▶ **To-do item**:
Starting at the line with "font-size: 16px ->", copy each line through the last one below exactly as written, without any pictures.
== Entries shown ==
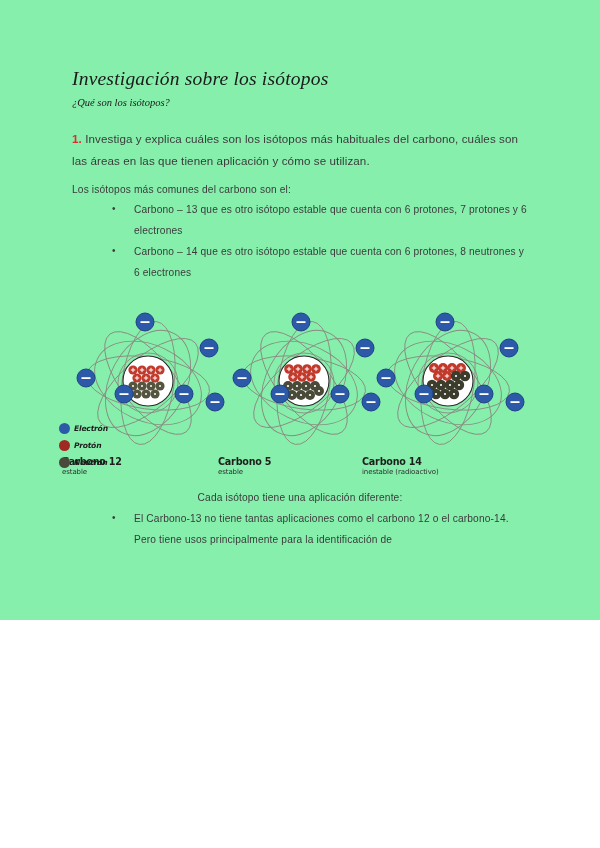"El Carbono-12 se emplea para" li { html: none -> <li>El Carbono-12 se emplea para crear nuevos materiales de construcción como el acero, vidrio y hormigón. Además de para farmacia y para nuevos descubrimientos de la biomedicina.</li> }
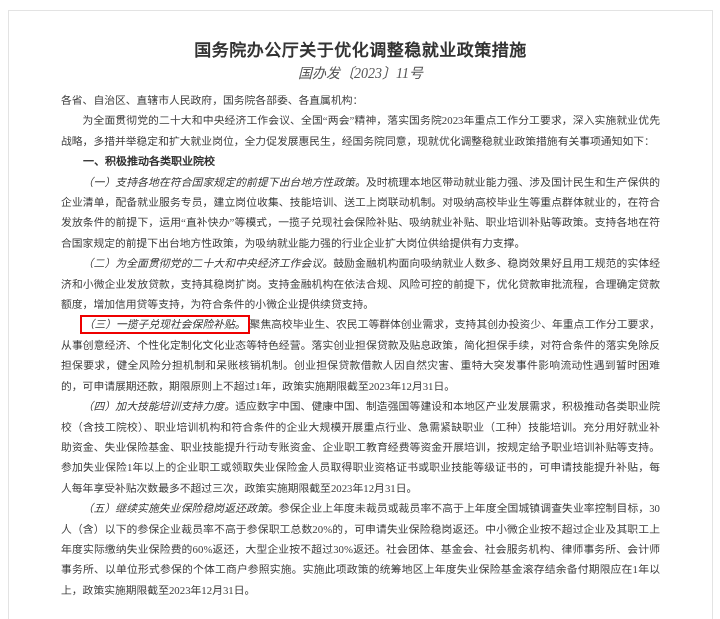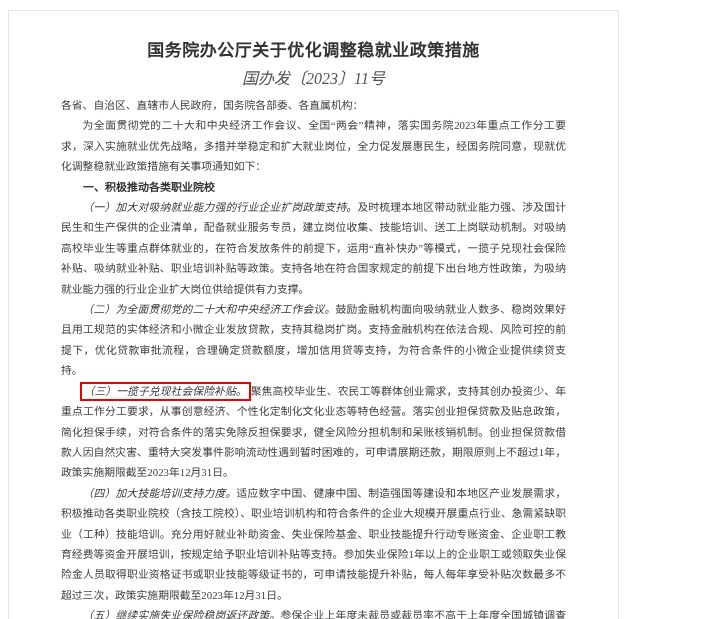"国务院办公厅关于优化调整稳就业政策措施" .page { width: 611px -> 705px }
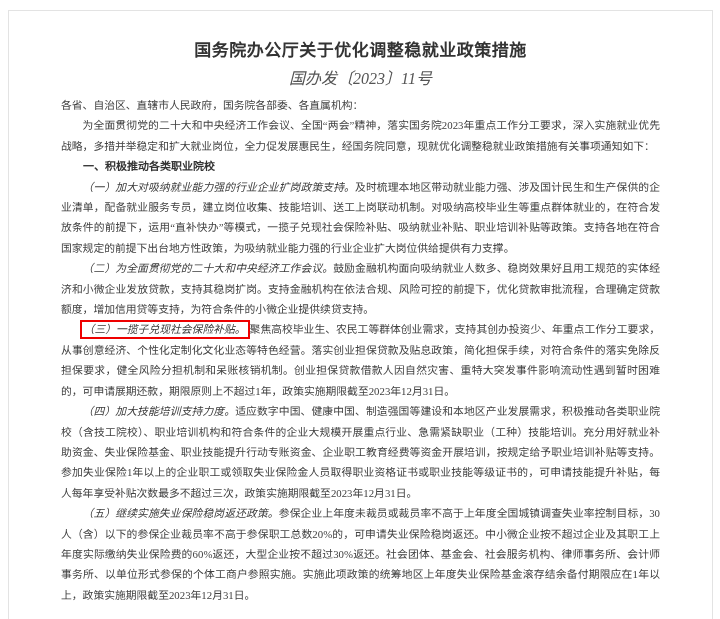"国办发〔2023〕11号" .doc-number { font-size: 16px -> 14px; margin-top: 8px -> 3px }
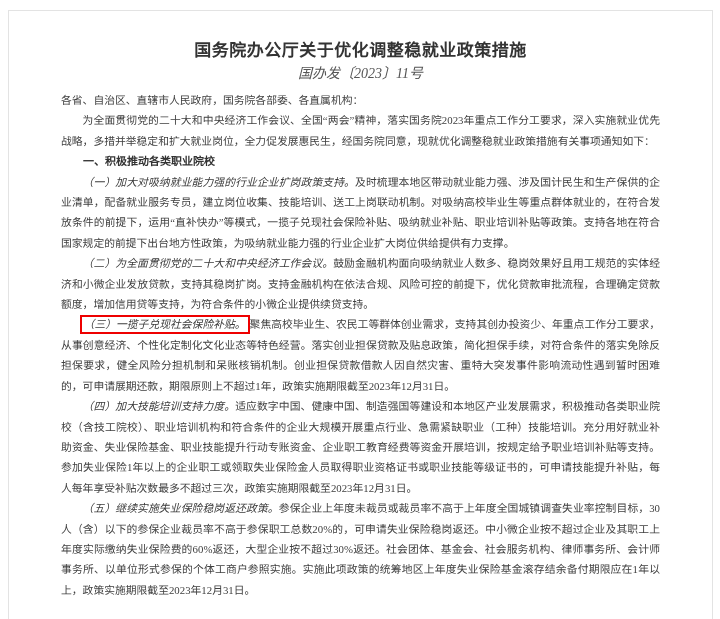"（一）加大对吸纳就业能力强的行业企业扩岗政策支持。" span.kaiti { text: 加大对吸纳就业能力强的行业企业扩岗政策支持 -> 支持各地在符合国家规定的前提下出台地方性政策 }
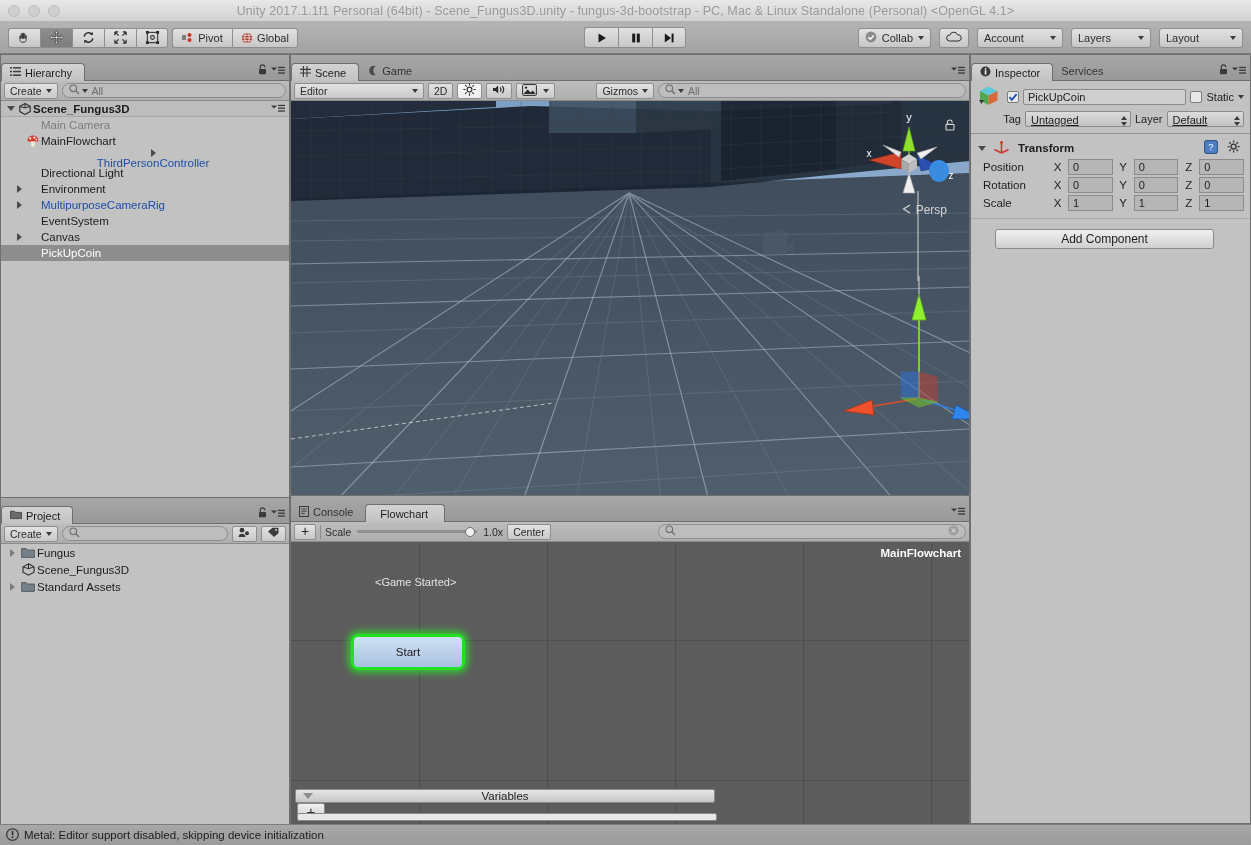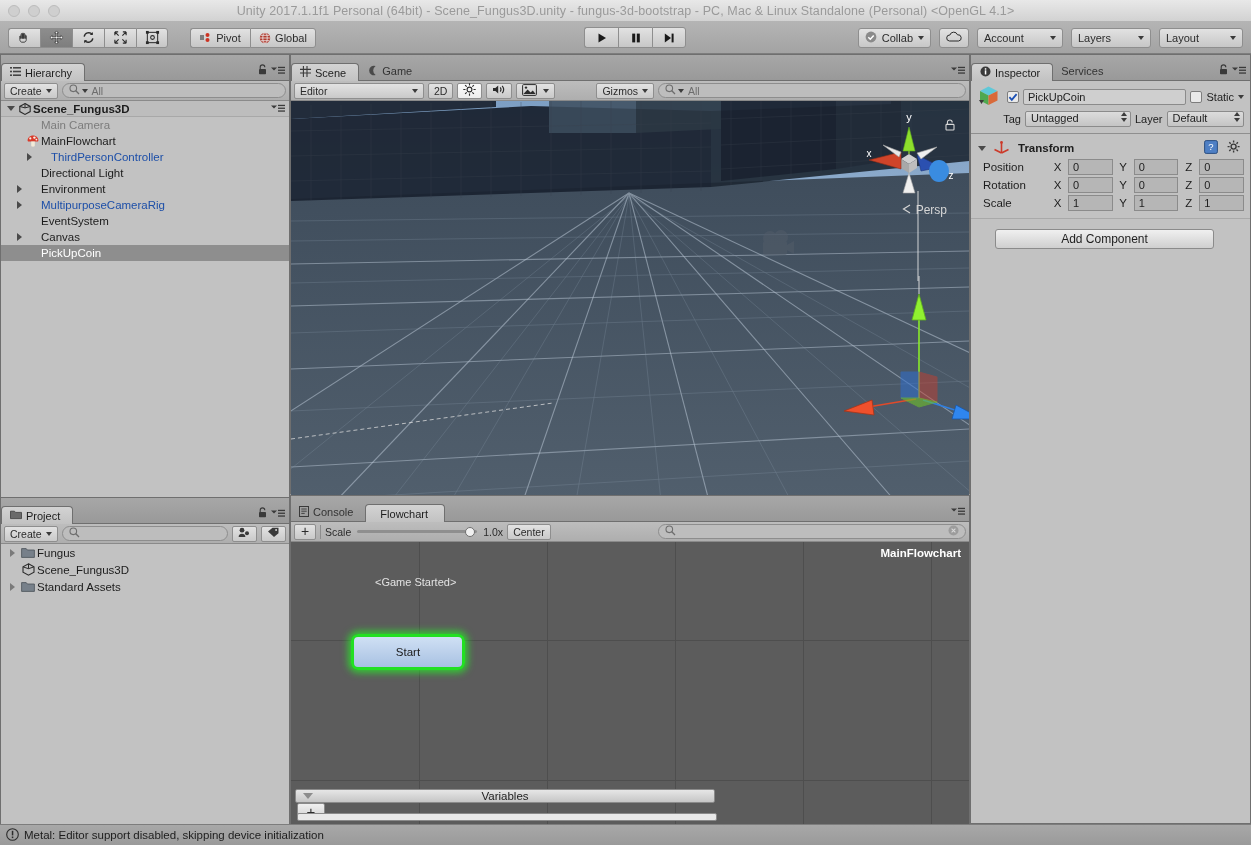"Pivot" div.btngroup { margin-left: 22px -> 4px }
===
▶ **Exercise response**:
"国办发〔2023〕11号" .doc-number { font-size: 16px -> 14px; margin-top: 8px -> 3px }
"（一）加大对吸纳就业能力强的行业企业扩岗政策支持。" span.kaiti { text: 加大对吸纳就业能力强的行业企业扩岗政策支持 -> 支持各地在符合国家规定的前提下出台地方性政策 }
"Pivot" div.btngroup { margin-left: 22px -> 4px }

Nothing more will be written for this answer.